Fluid Chloride and AKI in Cardiopulmonary Bypass

Acute kidney injury (AKI) is a potential complication for patients undergoing cardiac surgery. AKI in post-cardiac surgery patients is associated with adverse outcomes, such as prolonged intensive care and hospital stay, diminished quality of life, increased long-term mortality, and an increased risk of chronic kidney disease requiring dialysis. The mortality in cardiac surgery patients with AKI severe enough to require renal replacement therapy (RRT) can be as high as 60%. One of the putative agents associated with AKI in animal models receiving crystalloid fluids for resuscitative interventions is excess exogenous chloride ion (Cl-). As compared to non-Cl- containing solutions in animal models, excess Cl- appears to lead to a hyperchloremic metabolic acidosis, increased renal vascular resistance, reduced renal blood flow, and reduced glomerular filtration rate - all of which are injurious to kidney function.

Historically, one of the most common balanced salt-solutions used in adult cardiac surgery has been 0.9% normal saline (NS), a crystalloid solution with 154 mmol/L of Cl-. This is much higher than physiologic plasma levels of 103 mmol/L. Isolyte, a less commonly used crystalloid solution, is much closer to physiologic levels at 98 mmol/L Cl-. In the context of cardiac surgery, there is no literature expressly comparing the effects of balanced crystalloid solution such as Isolyte versus NS on AKI incidence. There is a single trial examining a low-Cl- containing colloid solution in cardiac surgery that found less metabolic acidosis; however, AKI or markers of AKI were not measured outcomes in that lone trial, so it is not known whether low Cl- solution will have any effect on AKI risk in humans.

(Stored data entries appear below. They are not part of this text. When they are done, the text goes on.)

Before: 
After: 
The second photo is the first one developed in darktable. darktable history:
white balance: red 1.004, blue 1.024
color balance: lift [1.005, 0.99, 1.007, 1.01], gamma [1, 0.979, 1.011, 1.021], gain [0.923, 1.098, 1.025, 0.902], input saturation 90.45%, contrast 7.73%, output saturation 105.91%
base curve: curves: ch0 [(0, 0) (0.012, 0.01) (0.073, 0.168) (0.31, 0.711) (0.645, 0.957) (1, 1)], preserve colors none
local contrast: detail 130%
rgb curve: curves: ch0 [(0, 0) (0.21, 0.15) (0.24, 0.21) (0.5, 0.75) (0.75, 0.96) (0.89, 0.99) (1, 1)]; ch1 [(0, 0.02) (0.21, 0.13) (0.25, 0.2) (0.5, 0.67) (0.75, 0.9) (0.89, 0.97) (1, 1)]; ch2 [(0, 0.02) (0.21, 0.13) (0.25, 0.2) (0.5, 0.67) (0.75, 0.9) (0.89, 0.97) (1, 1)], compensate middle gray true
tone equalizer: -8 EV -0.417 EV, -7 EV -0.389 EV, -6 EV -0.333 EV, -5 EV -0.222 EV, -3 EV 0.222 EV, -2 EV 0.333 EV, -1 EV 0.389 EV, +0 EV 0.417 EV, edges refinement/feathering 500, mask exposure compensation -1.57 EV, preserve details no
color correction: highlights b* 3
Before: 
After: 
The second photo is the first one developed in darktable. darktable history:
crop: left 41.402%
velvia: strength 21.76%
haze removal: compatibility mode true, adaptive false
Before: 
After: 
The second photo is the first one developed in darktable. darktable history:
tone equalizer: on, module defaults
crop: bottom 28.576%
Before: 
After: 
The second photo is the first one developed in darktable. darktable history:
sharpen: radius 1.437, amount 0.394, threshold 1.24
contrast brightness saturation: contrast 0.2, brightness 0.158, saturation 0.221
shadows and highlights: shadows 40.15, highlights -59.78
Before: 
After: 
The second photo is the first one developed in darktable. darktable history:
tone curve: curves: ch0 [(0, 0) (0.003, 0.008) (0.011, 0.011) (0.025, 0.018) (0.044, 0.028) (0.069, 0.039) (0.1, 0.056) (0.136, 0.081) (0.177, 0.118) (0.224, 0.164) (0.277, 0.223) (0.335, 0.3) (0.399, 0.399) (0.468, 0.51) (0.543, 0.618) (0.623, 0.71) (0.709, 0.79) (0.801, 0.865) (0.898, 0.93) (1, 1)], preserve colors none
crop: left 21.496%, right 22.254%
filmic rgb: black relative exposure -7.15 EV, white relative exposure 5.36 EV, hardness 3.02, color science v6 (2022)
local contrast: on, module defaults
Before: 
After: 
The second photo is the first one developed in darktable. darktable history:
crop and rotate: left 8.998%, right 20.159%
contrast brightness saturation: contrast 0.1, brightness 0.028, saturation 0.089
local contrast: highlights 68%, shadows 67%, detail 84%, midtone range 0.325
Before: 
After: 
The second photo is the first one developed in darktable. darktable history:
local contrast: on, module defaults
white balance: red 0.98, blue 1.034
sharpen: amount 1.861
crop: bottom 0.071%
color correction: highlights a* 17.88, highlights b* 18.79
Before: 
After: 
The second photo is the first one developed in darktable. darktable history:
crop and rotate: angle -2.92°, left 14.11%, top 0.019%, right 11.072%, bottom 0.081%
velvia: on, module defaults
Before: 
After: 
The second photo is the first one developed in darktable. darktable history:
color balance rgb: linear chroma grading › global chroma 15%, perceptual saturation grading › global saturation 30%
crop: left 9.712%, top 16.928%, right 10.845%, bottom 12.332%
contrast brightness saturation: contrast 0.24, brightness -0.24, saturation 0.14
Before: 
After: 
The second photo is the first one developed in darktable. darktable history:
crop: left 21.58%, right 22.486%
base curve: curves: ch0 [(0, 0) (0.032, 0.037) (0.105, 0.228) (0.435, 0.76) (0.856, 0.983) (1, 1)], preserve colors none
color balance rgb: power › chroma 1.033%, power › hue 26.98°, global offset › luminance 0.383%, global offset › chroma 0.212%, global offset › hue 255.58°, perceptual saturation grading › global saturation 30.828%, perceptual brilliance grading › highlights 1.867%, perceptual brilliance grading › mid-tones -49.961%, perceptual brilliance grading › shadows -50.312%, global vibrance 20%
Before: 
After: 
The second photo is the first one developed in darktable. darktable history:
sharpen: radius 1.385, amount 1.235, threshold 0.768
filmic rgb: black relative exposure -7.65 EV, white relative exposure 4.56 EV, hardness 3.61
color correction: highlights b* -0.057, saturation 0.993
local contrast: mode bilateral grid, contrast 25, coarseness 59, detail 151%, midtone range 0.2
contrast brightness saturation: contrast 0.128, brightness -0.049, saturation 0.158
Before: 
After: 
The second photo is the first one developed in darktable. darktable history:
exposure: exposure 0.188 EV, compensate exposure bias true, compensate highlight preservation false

AKI results from a series of extremely complex cellular and molecular pathways involving endothelial, epithelial, inflammatory, and interstitial cells. The gold standard for identification and classification of AKI is dependent on serial serum creatinine (Scr) measurements, but this measurement can be unreliable during acute changes in kidney function. Recent studies have shown that tissue inhibitor of metalloproteinase (TIMP-2) performs better than existing markers for predicting the development of moderate or severe AKI (Kidney Disease: Improving Global Outcomes [KDIGO] stage 2 or 3) within 12 hours of sample collection. To further enhance the sensitivity of utilizing TIMP-2, the investigators plan on also measuring urinary insulin-like growth factor-binding protein 7 (IGFBP7). Along with TIMP-2, IGFBP7 is also an inducer of G1 cell cycle arrest, a key mechanism implicated in AKI.

This study will utilize the urinary [TIMP-2]*[IGFBP7] multiplicative product as a composite biomarker index to investigate the impact of intraoperative infusion of NS versus Isolyte on post-cardiac surgery renal function. This biomarker should identify patients at risk of imminent (within 12 hours) AKI KDIGO criteria.

Patients presenting for cardiac surgery are already quite ill often with multiple comorbidities. Acute kidney injury in this population is associated with significant morbidity and mortality. The available literature indicates that a fairly simple intervention could plausibly reduce the incidence of AKI, but it has not yet been examined in humans. Generating an evidence basis for it will substantially improve the safety of patients who need cardiac surgery. This intervention to reduce AKI may also then be applied to the broader non-cardiac surgery population as well.